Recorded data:

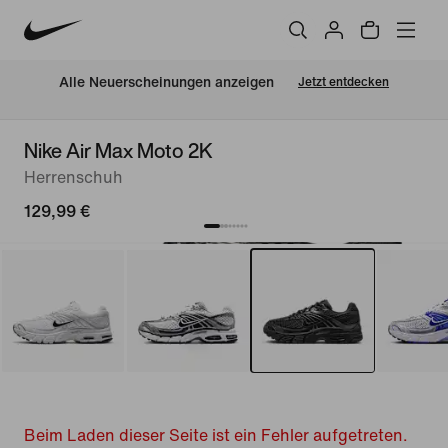
Alle Neuerscheinungen anzeigen
Jetzt entdecken
Nike Air Max Moto 2K
Herrenschuh
129,99 €
Beim Laden dieser Seite ist ein Fehler aufgetreten.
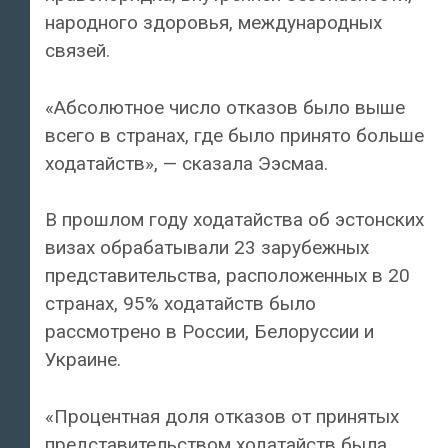
народного здоровья, международных
связей.
«Абсолютное число отказов было выше
всего в странах, где было принято больше
ходатайств», — сказала Ээсмаа.
В прошлом году ходатайства об эстонских
визах обрабатывали 23 зарубежных
представительства, расположенных в 20
странах, 95% ходатайств было
рассмотрено в России, Белоруссии и
Украине.
«Процентная доля отказов от принятых
представительством ходатайств была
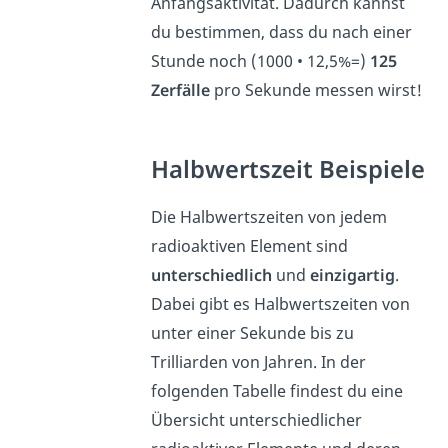
Anfangsaktivität. Dadurch kannst
du bestimmen, dass du nach einer
Stunde noch (1000 • 12,5%=)
125
Zerfälle
pro Sekunde messen wirst!
Halbwertszeit Beispiele
Die Halbwertszeiten von jedem
radioaktiven Element sind
unterschiedlich
und
einzigartig
.
Dabei gibt es Halbwertszeiten von
unter einer Sekunde bis zu
Trilliarden von Jahren. In der
folgenden Tabelle findest du eine
Übersicht unterschiedlicher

■ To-do item
Set the entries down exactly, but not the pictures.

■ Solution for this task
Alle Neuerscheinungen anzeigen
Jetzt entdecken
Nike Air Max Moto 2K
Herrenschuh
129,99 €
Beim Laden dieser Seite ist ein Fehler aufgetreten.
народного здоровья, международных
связей.
«Абсолютное число отказов было выше
всего в странах, где было принято больше
ходатайств», — сказала Ээсмаа.
В прошлом году ходатайства об эстонских
визах обрабатывали 23 зарубежных
представительства, расположенных в 20
странах, 95% ходатайств было
рассмотрено в России, Белоруссии и
Украине.
«Процентная доля отказов от принятых
представительством ходатайств была
Anfangsaktivität. Dadurch kannst
du bestimmen, dass du nach einer
Stunde noch (1000 • 12,5%=)
125
Zerfälle
pro Sekunde messen wirst!
Halbwertszeit Beispiele
Die Halbwertszeiten von jedem
radioaktiven Element sind
unterschiedlich
und
einzigartig
.
Dabei gibt es Halbwertszeiten von
unter einer Sekunde bis zu
Trilliarden von Jahren. In der
folgenden Tabelle findest du eine
Übersicht unterschiedlicher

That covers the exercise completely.